Bernanke was touting the direction of employment using the familiar "7.5%" numbers and pointing to all the improvement. While granting that more people are working now than in 2010, we recognize that more people are working part time and less people are working overall than in 2008.

This got me wondering how long it took to recover to pre-recession employment numbers in the past.

Up until the recession of 1982, All drops in employment from one year to the next had fully recovered to new employment highs within 2-3 calendar years. In the recessions around 1982, 1991 and 2001, job recovery took about three calendar years.

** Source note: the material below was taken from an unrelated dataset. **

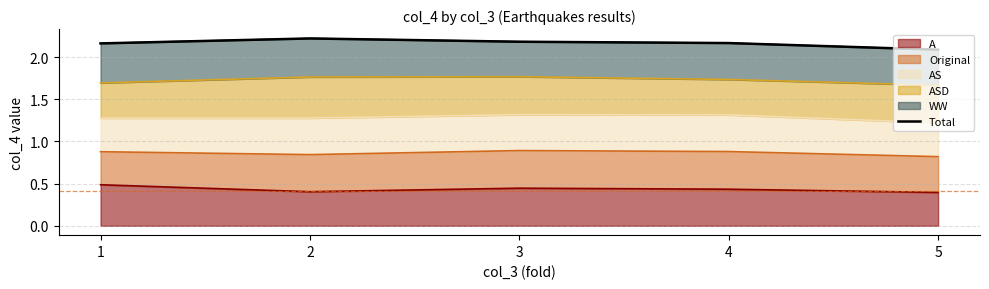

What value does the data have at 3?

2.2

In our current malaise, we have been at this 5 years and employment is still 2.2 million people below the employment number in April 2008. Moreover, part-time employment is up about 2 million workers. Thus, full-time employment is 4 million below the 2008 number, 5 years ago.

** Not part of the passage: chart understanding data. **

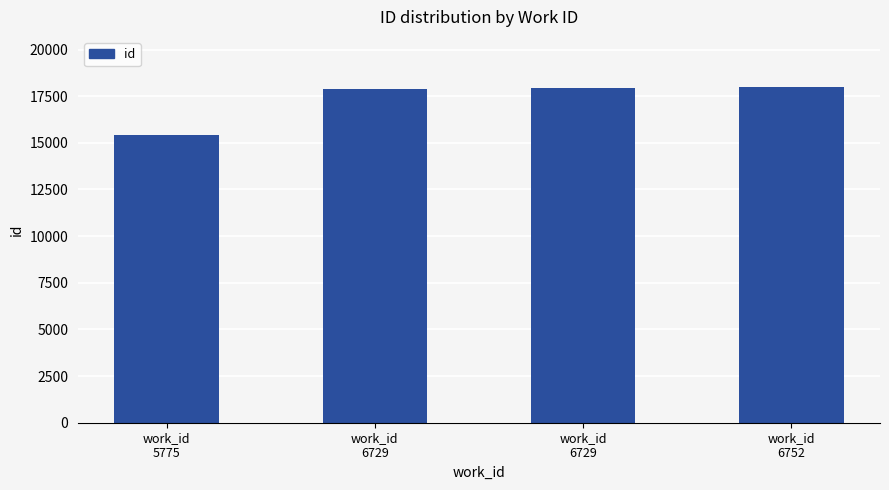

Reading left to right, extract all data points from this chart.

work_id
5775=15419	work_id
6729=17906	work_id
6729=17919	work_id
6752=17980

Read more at http://globaleconomicanalysis.blogspot.com/2013/05/another-look-at-bernankes-employment.html#CbLrgrvFMhjSL7TJ.99

patrickt
05-26-2013, 06:53 AM
President Obama admires how President Roosevelt managed to extend the Great Depression and is simply following one of his mentors.

ptif219
05-26-2013, 07:07 AM
Unemployment rate is down because people have stopped looking not because of job creation.

Peter1469
05-26-2013, 07:24 AM
Right the job participation rate is the lowest since they started counting it.

lynn
05-26-2013, 09:32 AM
It isn't likely to improve until after 2014 when employers see how the ACA will affect everyone.

Peter1469
05-26-2013, 09:46 AM
It isn't likely to improve until after 2014 when employers see how the ACA will affect everyone.

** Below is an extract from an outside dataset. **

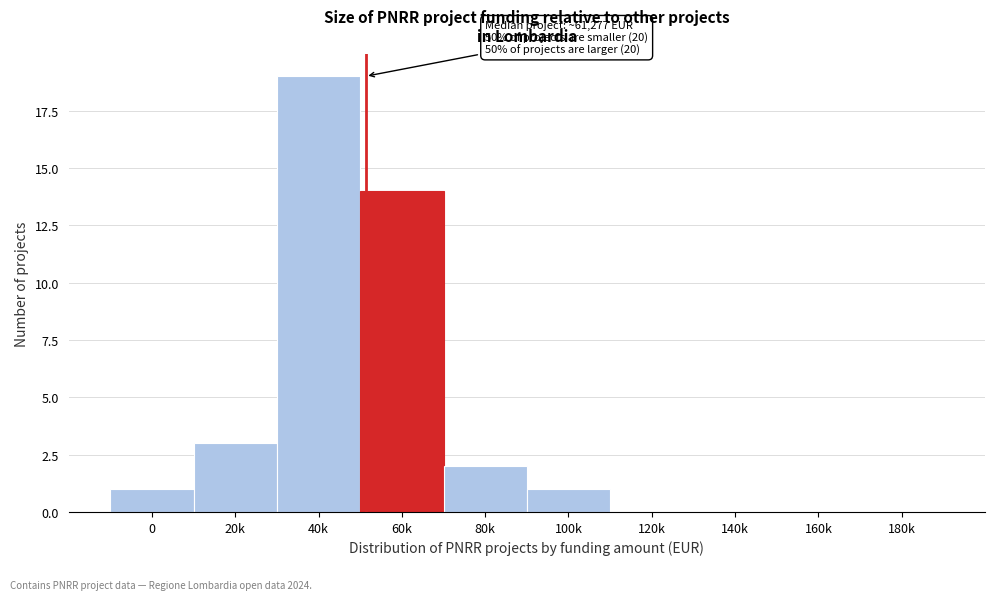

Reading left to right, list all the values displayed in this chart.

0=1	20k=3	40k=19	60k=14	80k=2	100k=1	120k=0	140k=0	160k=0	180k=0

That is true. Regulatory uncertainty keeps business on the sidelines.

Chris
05-26-2013, 10:00 AM
Agree, it's both people stopped looking and companies are holding off in the face of uncertainty.



Don't liberals get up early Sunday's to blame Bush? Wait, wait, here it comes....

Mainecoons
05-26-2013, 12:40 PM
That is true. Regulatory uncertainty keeps business on the sidelines.

Exactly how Roosevelt prolonged the depression. Constant governmental turmoil and change. Nobody knew what the government was going to hit them with next.

ptif219
05-26-2013, 05:16 PM
It isn't likely to improve until after 2014 when employers see how the ACA will affect everyone.